It’s not often that Greg Mankiw and Dean Baker
both attack the same New York Times editorial – and on the same grounds,
no less – but today is one of those days. The Times says
this morning that the Fed has its hands tied when it comes to cutting interest
rates, because cutting rates would weaken the dollar further, exacerbating the
Bush Administration’s weak-dollar policy. Rather than choosing a weak dollar,
it concludes, the Bush Administration should have opted to raise the US savings
rate.
But a higher savings rate causes a weaker dollar, says
Mankiw. And a weaker dollar is an excellent way of boosting the savings
rate, says
Baker. Basically, the NYT has no idea what it’s talking about.
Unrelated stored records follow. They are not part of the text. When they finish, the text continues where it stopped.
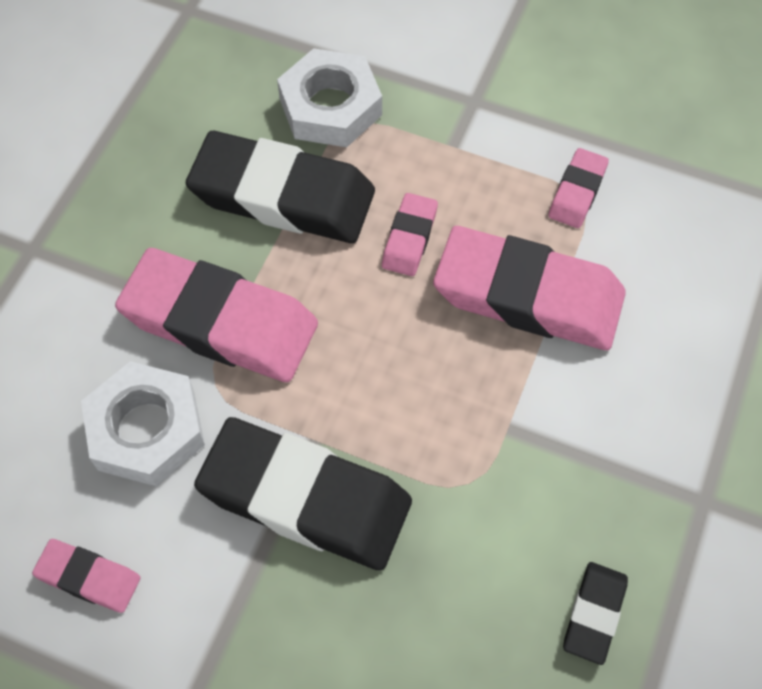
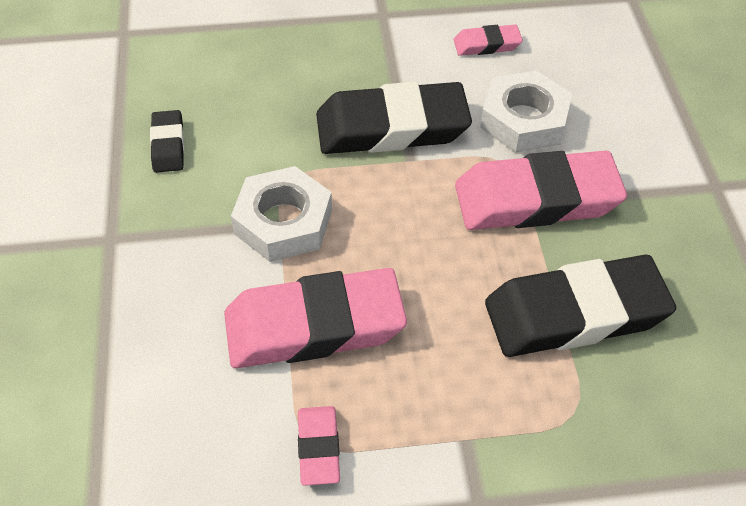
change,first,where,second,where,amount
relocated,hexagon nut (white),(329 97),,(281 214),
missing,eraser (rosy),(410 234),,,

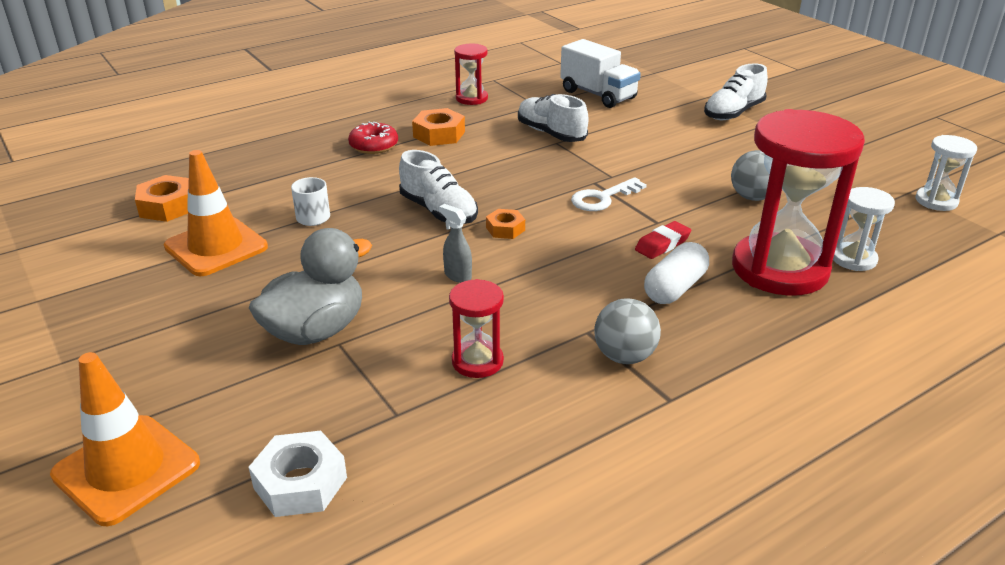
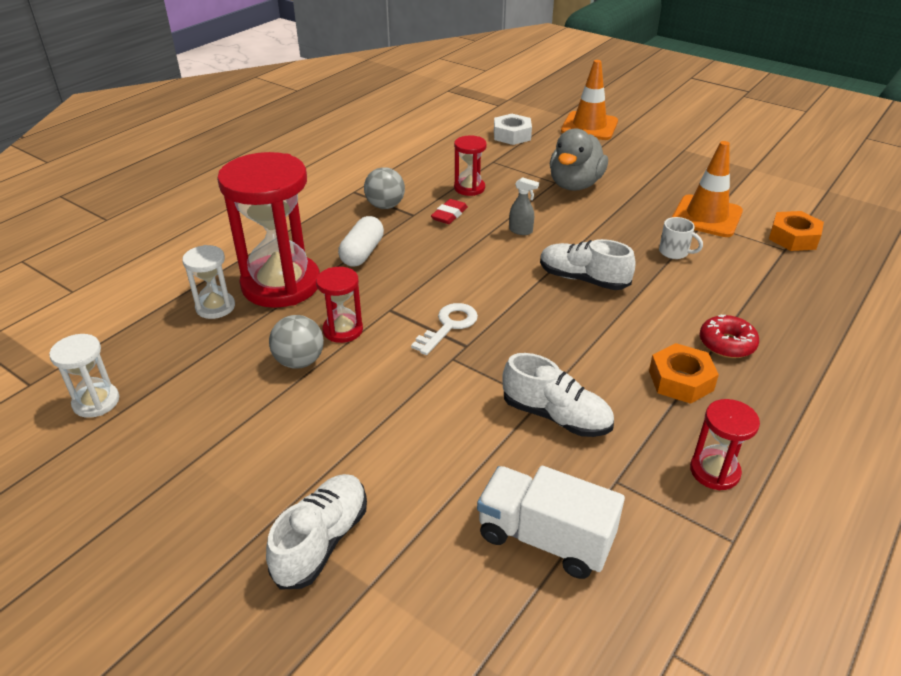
change,first,where,second,where,amount
missing,hexagon nut (bright orange),(505 224),,,
relocated,eraser (red),(663 240),,(449 211),
appeared,,,sand timer (red),(339 305),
Which is all enjoyable enough – except for the fact that no one seems
to take issue with the very idea that exchange rates are something the White
House can realistically hope to control.
The NYT complains that "the administration has gone for a quicker fix
— letting the dollar slide". Baker, on, the other hand, criticises
the strong-dollar policy of Clinton and Rubin, which he says was responsible
for unsustainably large trade deficits.
But the fact is that Bush hasn’t somehow successfully executed on a cunning
plan to weaken the dollar, any more than Rubin, through endless repetition of
the mantra that "a strong dollar is in the national interest", made
his own prediction come true. Fiscal policy has much less influence over the
dollar than monetary policy does, and monetary policy is set by the Fed, not
the White House. Ultimately, however, it’s the markets, and the flow of international
capital, which determine exchange rates.
A weak dollar is neither a bad idea nor a good idea: it’s just a fact of life,
imposed on the US by the international currency markets. Policymakers don’t
cause it; rather, they just have to respond to it.